EXERCISE INSTRUCTIONS >>
Each line below from the one containing "30 82278.938302332375 108.335" through the one containing "30 82279.057902328714 108.393" should be output exactly as it stands, and no other line should appear.

INPUT MATERIAL >>
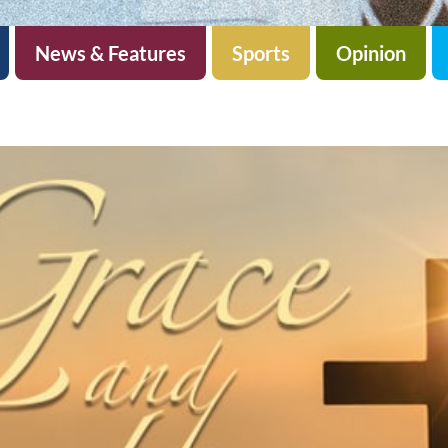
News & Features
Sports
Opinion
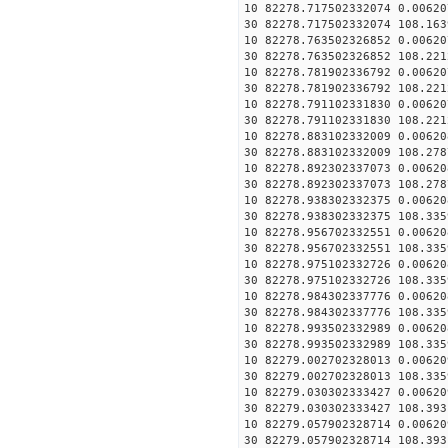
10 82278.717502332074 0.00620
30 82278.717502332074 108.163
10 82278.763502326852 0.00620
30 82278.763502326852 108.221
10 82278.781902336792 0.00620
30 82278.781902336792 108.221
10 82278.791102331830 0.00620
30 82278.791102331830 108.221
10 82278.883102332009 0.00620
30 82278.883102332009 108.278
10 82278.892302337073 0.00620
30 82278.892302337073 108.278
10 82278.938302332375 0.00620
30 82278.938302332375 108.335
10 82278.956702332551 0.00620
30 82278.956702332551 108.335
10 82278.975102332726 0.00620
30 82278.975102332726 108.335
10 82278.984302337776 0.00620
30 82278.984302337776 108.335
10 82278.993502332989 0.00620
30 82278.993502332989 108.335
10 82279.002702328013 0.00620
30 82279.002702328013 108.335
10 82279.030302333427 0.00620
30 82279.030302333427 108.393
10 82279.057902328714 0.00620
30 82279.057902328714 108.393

--

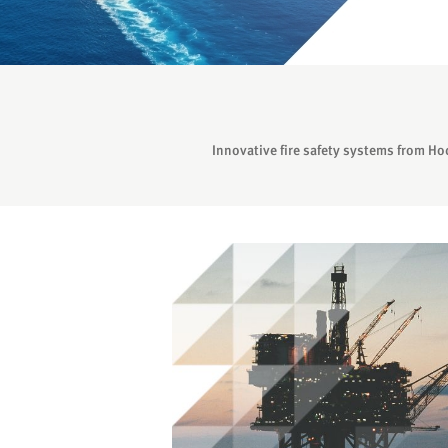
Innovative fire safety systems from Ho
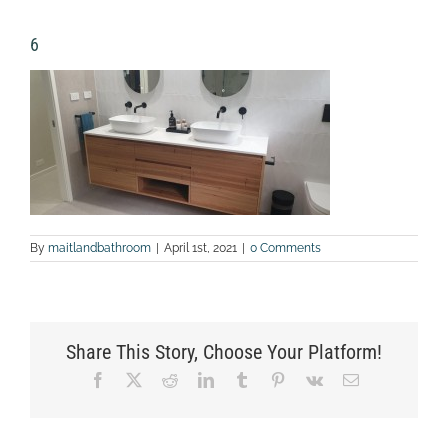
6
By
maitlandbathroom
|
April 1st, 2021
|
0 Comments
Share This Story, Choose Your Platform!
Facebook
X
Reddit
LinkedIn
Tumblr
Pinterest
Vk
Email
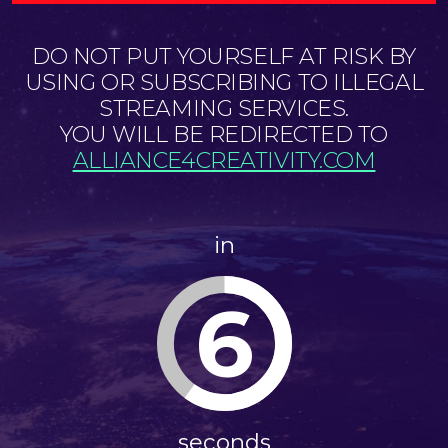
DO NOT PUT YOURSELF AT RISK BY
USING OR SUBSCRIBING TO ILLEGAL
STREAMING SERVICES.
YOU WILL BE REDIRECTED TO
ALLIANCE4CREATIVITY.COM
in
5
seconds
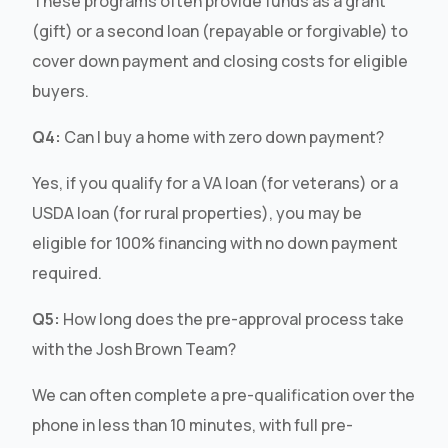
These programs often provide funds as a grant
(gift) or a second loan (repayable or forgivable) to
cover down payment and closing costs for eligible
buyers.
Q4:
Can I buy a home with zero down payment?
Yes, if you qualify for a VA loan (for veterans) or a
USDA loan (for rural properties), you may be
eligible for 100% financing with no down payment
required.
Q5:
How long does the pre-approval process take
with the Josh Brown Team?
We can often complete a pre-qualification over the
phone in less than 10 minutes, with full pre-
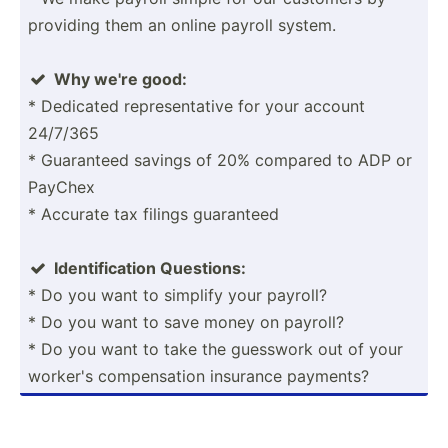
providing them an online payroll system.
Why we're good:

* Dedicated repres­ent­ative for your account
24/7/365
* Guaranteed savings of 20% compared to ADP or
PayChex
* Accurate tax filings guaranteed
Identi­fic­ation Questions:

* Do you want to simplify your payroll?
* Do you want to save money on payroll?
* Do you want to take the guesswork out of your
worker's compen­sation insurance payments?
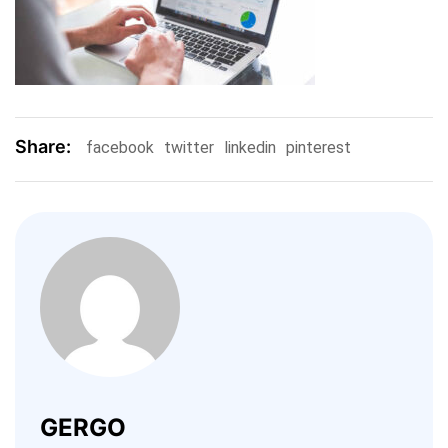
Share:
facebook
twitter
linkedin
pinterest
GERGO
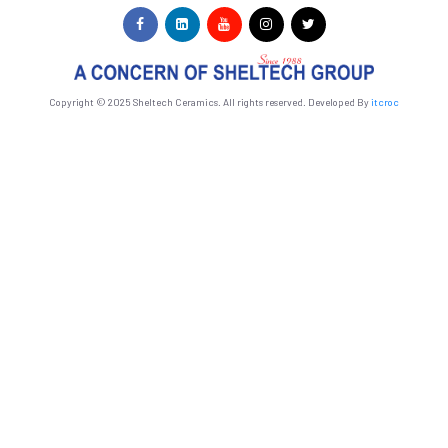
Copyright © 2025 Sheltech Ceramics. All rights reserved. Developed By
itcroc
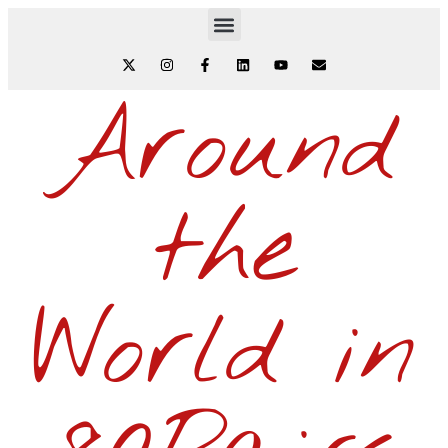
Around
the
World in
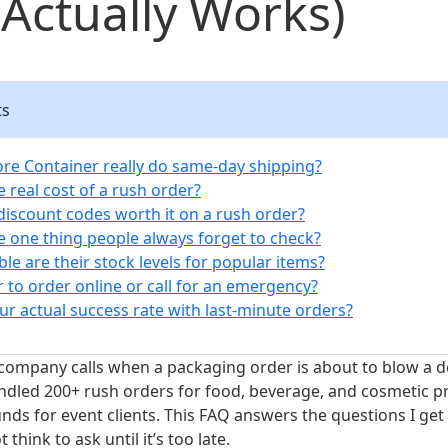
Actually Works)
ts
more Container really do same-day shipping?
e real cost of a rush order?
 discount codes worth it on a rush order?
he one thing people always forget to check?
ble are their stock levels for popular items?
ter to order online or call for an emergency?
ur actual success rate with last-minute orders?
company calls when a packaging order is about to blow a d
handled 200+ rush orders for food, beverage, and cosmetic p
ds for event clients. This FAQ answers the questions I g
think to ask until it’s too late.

WRITTEN ANSWER >>
30 82278.938302332375 108.335
10 82278.956702332551 0.00620
30 82278.956702332551 108.335
10 82278.975102332726 0.00620
30 82278.975102332726 108.335
10 82278.984302337776 0.00620
30 82278.984302337776 108.335
10 82278.993502332989 0.00620
30 82278.993502332989 108.335
10 82279.002702328013 0.00620
30 82279.002702328013 108.335
10 82279.030302333427 0.00620
30 82279.030302333427 108.393
10 82279.057902328714 0.00620
30 82279.057902328714 108.393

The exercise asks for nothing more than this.